START Exercise inputs
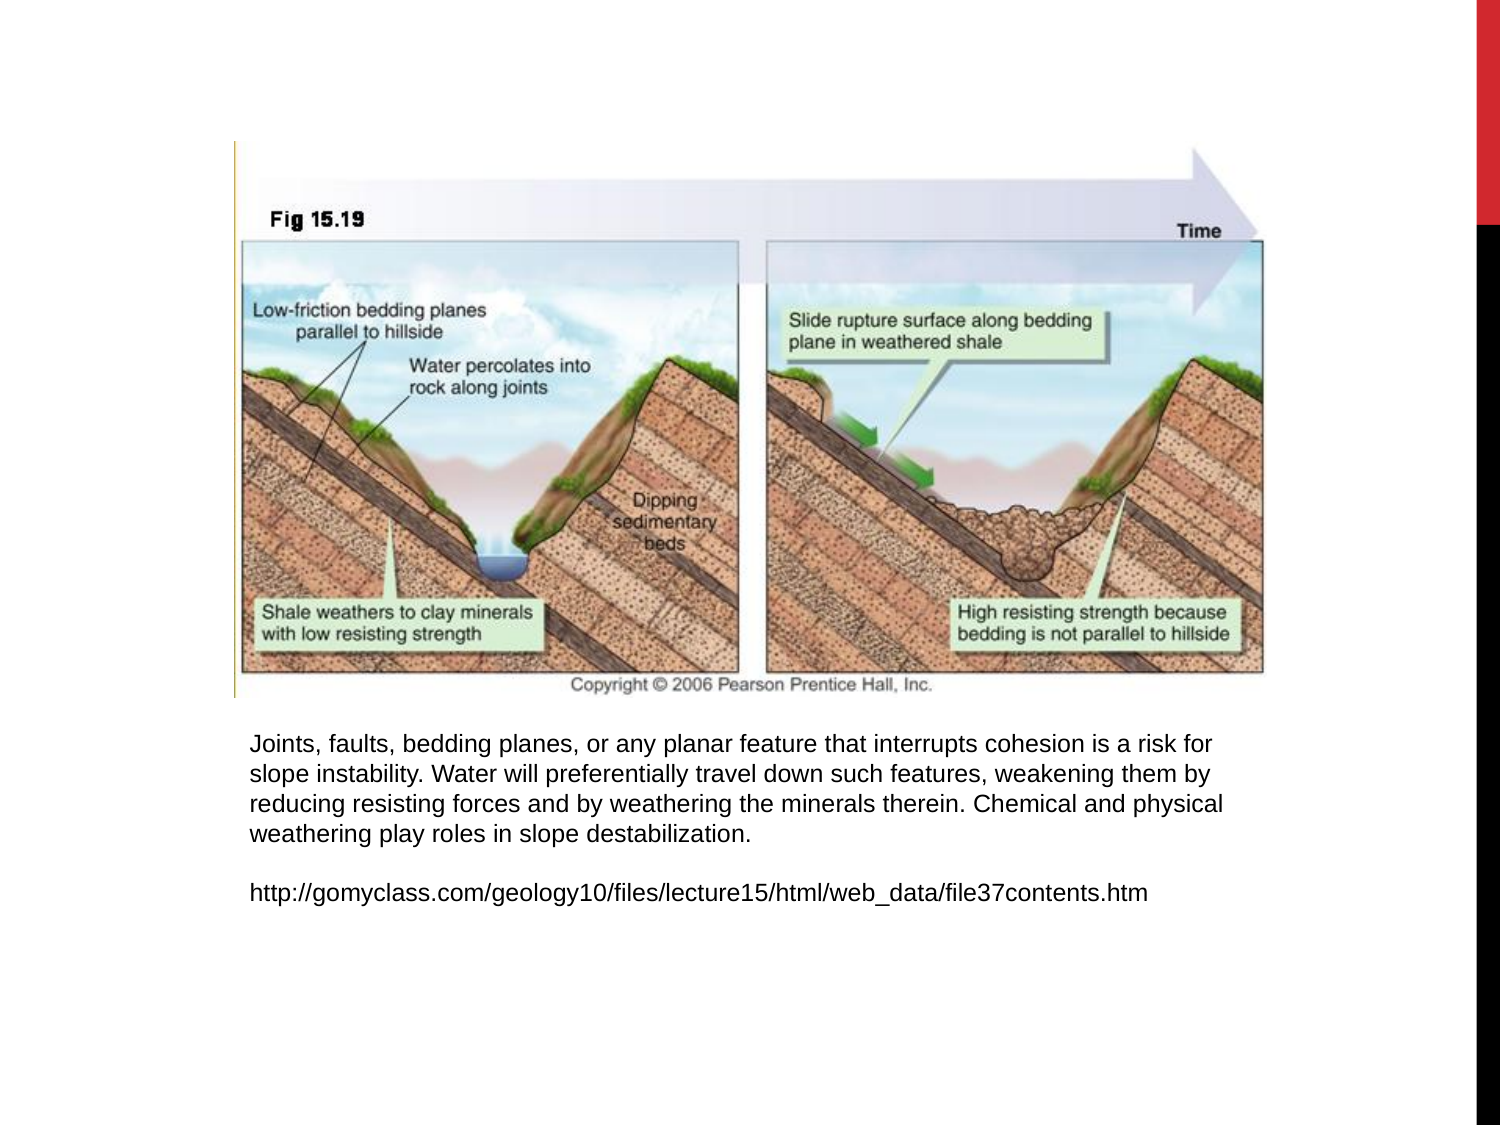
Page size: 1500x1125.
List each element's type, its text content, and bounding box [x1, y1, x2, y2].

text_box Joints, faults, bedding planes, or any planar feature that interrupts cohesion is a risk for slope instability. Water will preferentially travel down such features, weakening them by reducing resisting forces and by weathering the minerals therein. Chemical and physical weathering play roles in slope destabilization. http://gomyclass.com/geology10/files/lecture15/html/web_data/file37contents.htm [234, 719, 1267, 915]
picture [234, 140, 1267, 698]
END Exercise inputs
START Exercise inputs
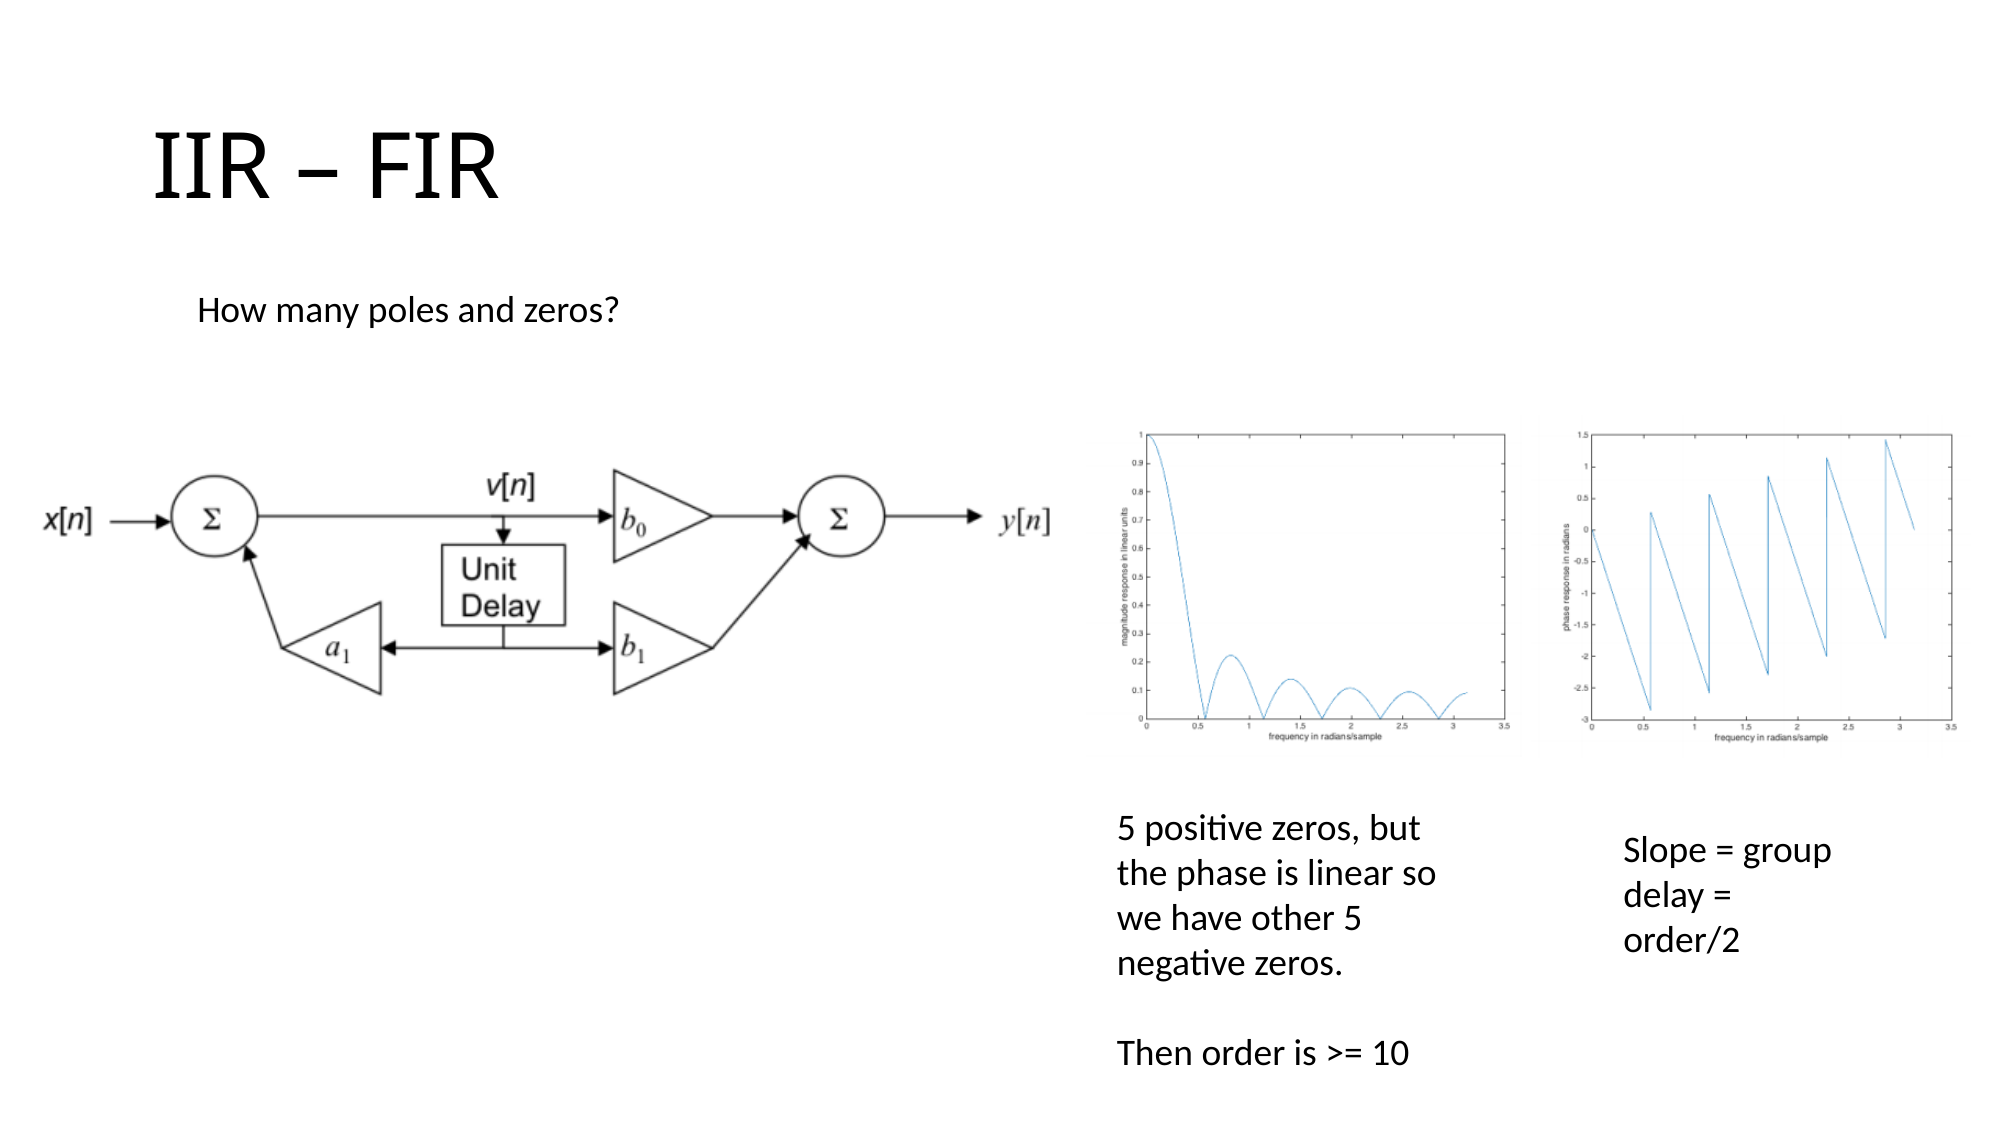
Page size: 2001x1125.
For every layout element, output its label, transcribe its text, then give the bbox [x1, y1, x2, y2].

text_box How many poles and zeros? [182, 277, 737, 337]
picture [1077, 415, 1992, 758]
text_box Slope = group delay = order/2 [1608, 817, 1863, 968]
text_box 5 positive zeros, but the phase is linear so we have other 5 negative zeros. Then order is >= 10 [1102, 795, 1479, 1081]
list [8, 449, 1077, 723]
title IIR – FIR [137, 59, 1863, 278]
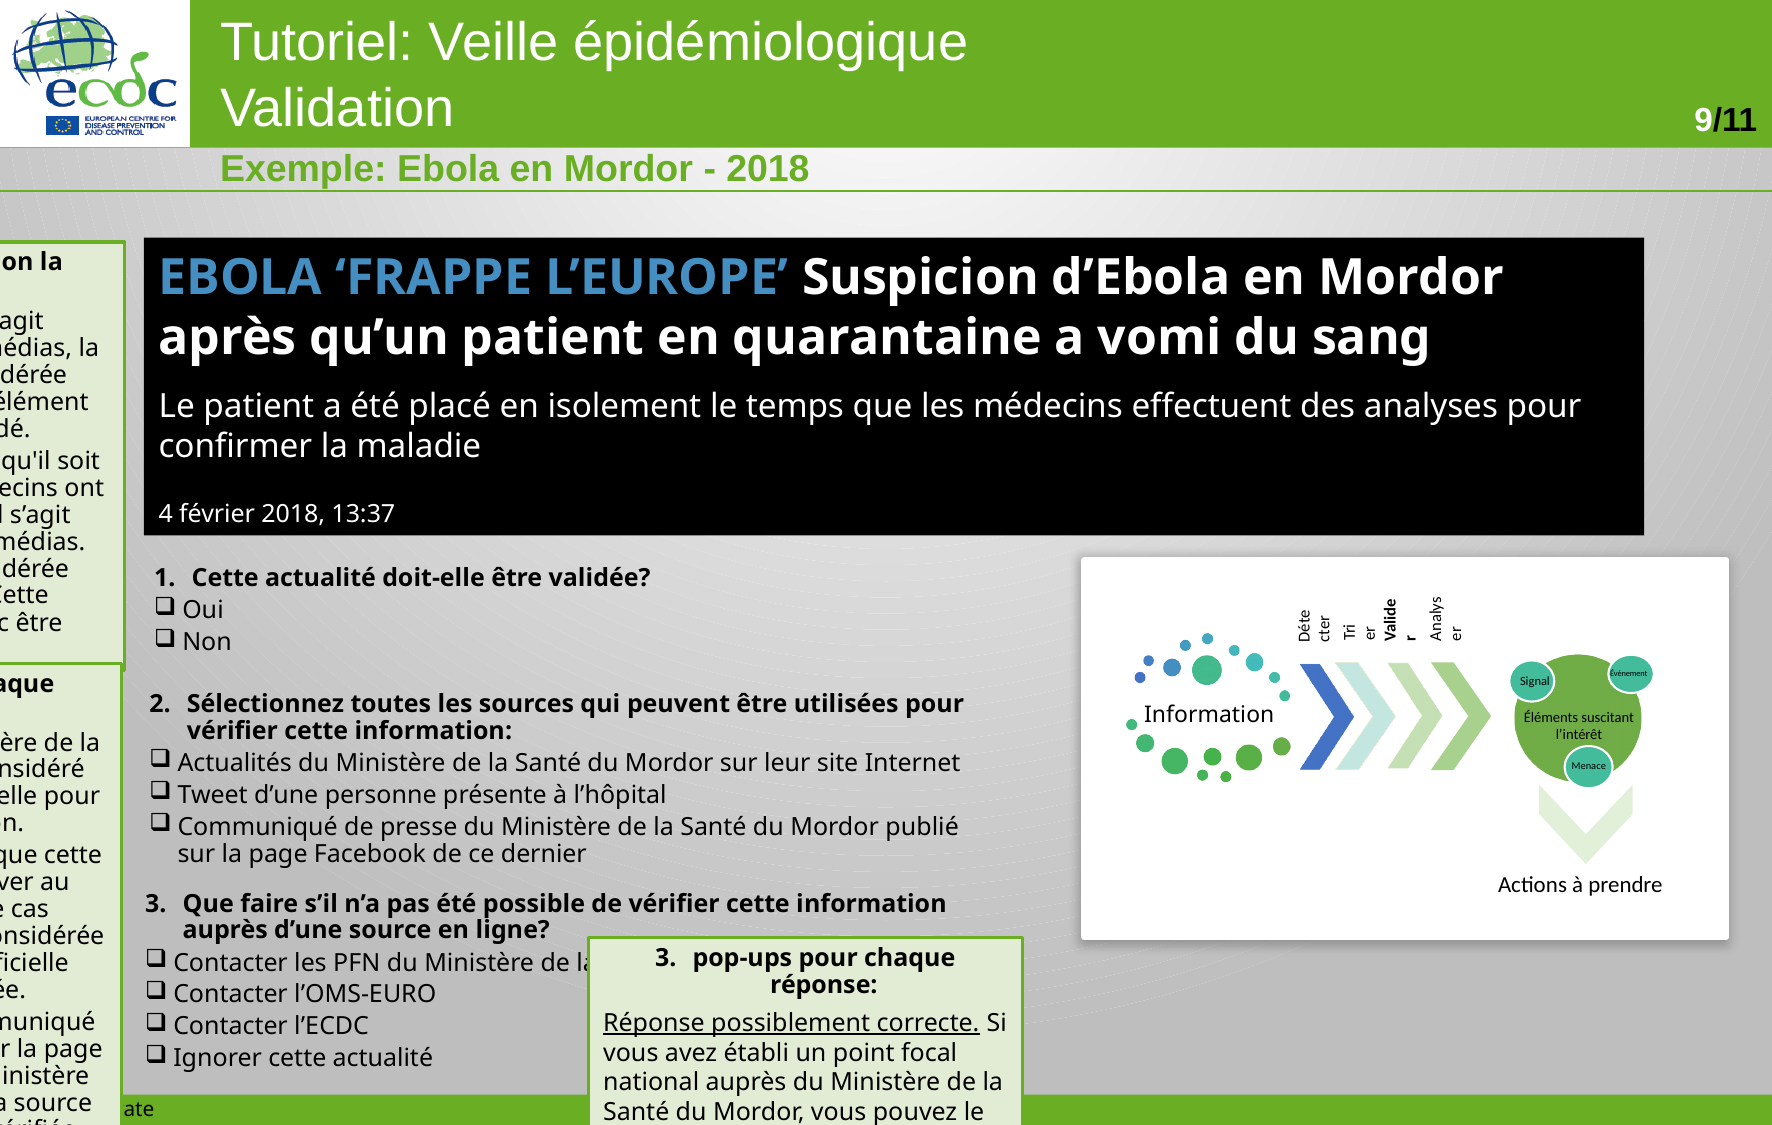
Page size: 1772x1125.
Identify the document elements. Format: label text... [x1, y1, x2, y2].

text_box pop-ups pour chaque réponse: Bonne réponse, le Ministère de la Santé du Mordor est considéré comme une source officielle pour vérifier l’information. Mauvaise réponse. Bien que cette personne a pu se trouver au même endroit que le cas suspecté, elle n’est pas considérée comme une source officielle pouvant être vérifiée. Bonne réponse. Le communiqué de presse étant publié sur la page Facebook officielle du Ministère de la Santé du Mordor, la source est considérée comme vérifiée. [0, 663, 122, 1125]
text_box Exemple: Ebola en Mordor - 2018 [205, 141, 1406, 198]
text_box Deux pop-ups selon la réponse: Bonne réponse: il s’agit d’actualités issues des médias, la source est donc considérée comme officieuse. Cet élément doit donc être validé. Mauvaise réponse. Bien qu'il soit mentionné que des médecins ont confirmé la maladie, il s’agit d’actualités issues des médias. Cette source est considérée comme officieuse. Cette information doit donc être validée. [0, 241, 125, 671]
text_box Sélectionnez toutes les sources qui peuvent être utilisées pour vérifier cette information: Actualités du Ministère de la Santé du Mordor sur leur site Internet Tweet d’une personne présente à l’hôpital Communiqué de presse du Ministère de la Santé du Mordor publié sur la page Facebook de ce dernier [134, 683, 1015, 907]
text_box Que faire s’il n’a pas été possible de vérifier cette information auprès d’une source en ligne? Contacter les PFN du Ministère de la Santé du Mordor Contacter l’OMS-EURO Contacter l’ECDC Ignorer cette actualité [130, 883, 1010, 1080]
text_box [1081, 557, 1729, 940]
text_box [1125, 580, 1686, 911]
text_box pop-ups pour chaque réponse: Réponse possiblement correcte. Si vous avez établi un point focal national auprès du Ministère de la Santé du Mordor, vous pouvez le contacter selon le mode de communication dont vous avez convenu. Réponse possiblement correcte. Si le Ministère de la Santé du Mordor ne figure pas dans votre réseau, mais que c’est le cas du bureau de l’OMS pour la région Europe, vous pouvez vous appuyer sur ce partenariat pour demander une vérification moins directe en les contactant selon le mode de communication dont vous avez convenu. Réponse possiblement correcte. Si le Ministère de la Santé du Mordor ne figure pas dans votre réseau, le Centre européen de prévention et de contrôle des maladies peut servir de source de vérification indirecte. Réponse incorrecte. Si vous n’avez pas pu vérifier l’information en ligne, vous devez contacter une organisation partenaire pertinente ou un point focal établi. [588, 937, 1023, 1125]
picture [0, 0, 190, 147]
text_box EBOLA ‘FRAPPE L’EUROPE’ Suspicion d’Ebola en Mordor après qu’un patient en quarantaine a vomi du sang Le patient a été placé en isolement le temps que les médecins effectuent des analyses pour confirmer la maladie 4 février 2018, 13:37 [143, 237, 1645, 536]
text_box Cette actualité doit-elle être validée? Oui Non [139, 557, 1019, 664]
END Exercise inputs
START Exercise inputs
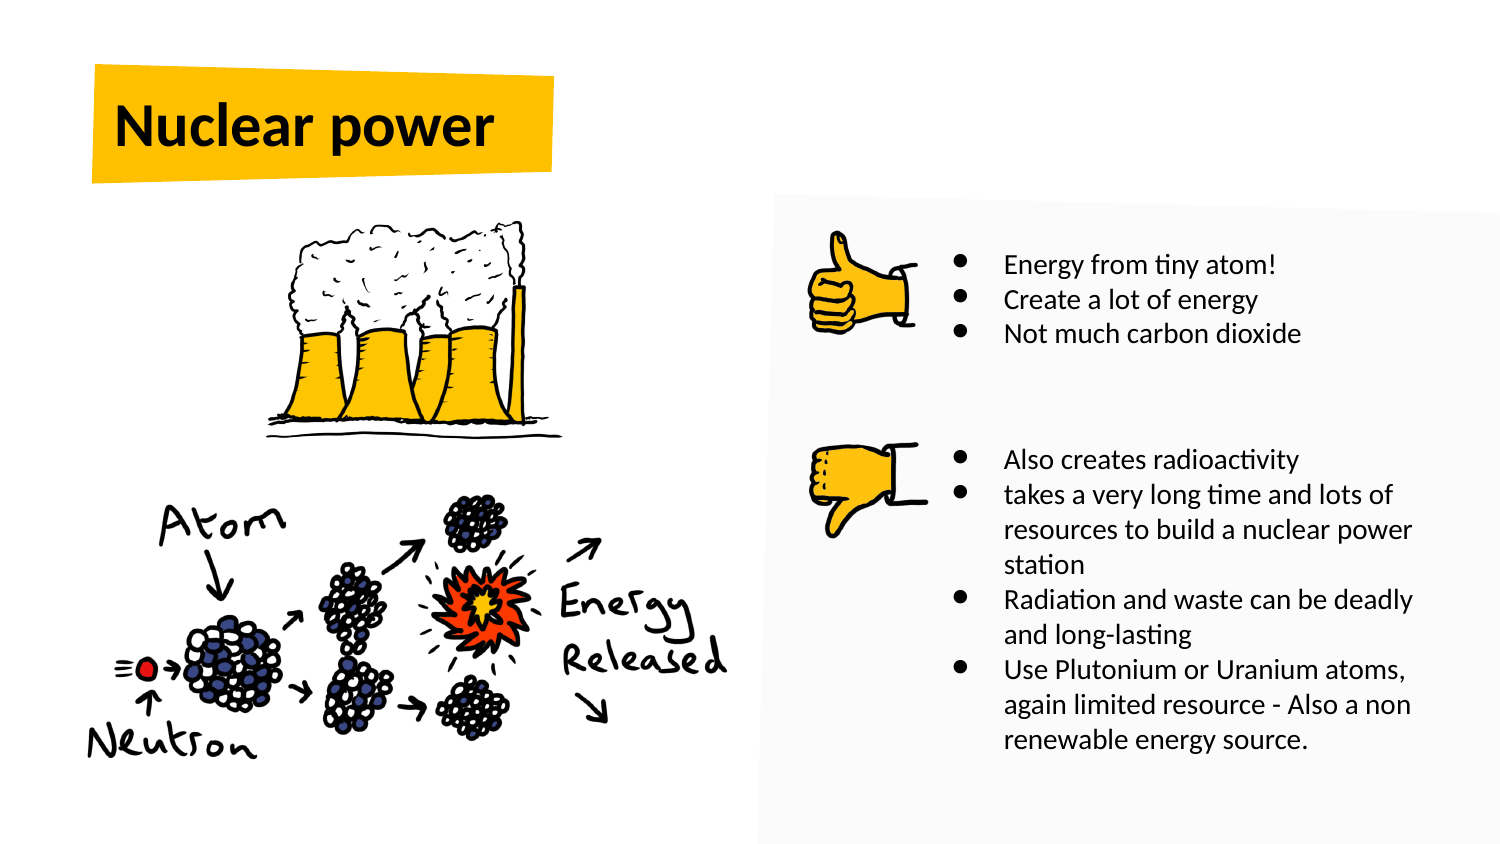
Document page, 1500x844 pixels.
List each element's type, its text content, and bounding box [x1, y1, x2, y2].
END Exercise inputs
[Instructions for the task]
Write out every line of the preceding listing that contains "size".

[Response]
Page size: 1500x1125.
Page size: 2001x1125.
Page size: 1772x1125.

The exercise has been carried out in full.